A significant generalization of the Ryu–Takayanagi formula is required to describe boundary theories that exhibit topological order. Such theories are characterized by a pattern of long-range quantum entanglement, which is quantified by a constant, universal term in the entanglement entropy known as the topological entanglement entropy (TEE), denoted by γ. For a two-dimensional boundary theory, the entanglement entropy of a region A with boundary length L takes the form:

$S(A) = \alpha L - \gamma$

where α is a non-universal, UV-dependent coefficient. The original Ryu–Takayanagi formula, being purely geometric, naturally produces the area law term αL but cannot account for the constant topological term γ.

The resolution to this puzzle arises from considering more realistic bulk actions. To model a boundary theory with a U(1) symmetry and topological order, the dual bulk theory in AdS is often described by an Einstein-Maxwell theory with an additional Chern–Simons term. The bulk action for the gauge field A includes:

$S_{\text{CS}} = \frac{k}{4\pi} \int_{\mathcal{M}} A \wedge F$

where F=dA is the field strength, k is the level of the Chern–Simons term, and the integral is over the bulk manifold M. The presence of this topological term in the bulk action requires a modification of the holographic entanglement entropy formula. As shown by Matthew Headrick and others, the formula must be corrected to include a contribution from the bulk gauge field integrated over the minimal surface $\gamma_A$.
 The generalized formula is:

$S(A) = \frac{\text{Area}(\gamma_A)}{4 G_N} + S_{\text{CS}}(\gamma_A)$

where $S_{CS}(\gamma_A)$ is the contribution from the Chern-Simons term evaluated on the entanglement surface. This term can be expressed as an integral of the gauge potential A over $\gamma_A$.

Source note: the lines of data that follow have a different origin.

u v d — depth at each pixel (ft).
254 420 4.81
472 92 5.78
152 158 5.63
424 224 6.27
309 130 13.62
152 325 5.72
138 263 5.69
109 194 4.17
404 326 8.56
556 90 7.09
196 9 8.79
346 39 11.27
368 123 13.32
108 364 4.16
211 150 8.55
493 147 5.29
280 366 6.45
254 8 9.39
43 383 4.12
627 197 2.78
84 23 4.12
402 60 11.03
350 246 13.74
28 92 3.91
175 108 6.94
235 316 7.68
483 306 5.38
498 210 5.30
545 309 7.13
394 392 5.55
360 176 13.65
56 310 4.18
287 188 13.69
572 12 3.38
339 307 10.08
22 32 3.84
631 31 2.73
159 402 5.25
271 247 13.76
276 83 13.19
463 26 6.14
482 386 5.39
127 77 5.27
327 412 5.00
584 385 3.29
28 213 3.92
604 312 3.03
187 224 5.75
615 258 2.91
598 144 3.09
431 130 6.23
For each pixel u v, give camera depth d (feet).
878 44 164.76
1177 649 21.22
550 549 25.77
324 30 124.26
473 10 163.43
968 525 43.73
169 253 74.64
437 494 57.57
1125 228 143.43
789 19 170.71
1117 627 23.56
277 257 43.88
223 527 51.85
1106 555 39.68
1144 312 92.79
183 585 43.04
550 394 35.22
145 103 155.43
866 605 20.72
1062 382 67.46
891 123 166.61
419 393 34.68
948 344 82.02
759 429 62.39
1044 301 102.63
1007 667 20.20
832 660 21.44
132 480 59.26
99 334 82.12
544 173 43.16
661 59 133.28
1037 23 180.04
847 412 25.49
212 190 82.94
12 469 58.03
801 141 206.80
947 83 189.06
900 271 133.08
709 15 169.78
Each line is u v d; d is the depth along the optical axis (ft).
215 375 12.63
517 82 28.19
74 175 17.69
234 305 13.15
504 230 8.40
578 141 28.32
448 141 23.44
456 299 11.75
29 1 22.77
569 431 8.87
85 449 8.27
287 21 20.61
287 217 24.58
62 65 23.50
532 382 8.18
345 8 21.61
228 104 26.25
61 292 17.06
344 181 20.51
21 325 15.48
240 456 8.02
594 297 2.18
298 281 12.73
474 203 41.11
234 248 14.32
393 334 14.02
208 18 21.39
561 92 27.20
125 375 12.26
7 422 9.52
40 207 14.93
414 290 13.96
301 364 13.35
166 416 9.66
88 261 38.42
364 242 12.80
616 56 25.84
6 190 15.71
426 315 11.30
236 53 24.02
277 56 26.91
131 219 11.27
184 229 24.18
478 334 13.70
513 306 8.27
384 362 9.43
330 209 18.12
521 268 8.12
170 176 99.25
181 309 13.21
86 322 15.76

When this formula is applied, a remarkable correspondence emerges:

1. The $Area(\gamma_A) / 4G_N$ term correctly reproduces the leading-order area law term, αL.

2. The Chern–Simons term $S_{CS}(\gamma_A)$ is topological in nature and evaluates to a constant value, independent of the size L of the region.

By comparing the holographic result with the field theory definition, a direct identification can be made:

$\gamma = -S_{\text{CS}}(\gamma_A)$

This provides a new, non-trivial entry in the AdS/CFT dictionary: the topological entanglement entropy γ of the boundary theory is directly determined by the topological Chern–Simons term in the bulk gravity theory. This holographic duality between boundary topological order and a bulk Chern–Simons theory is a key success of the AdS/CMT program, demonstrating that the geometric nature of holography is powerful enough to capture subtle, quantum-topological features of strongly-correlated systems. This framework also extends to discrete gauge theories, where a bulk BF topological term can correctly reproduce the TEE of boundary theories like the toric code.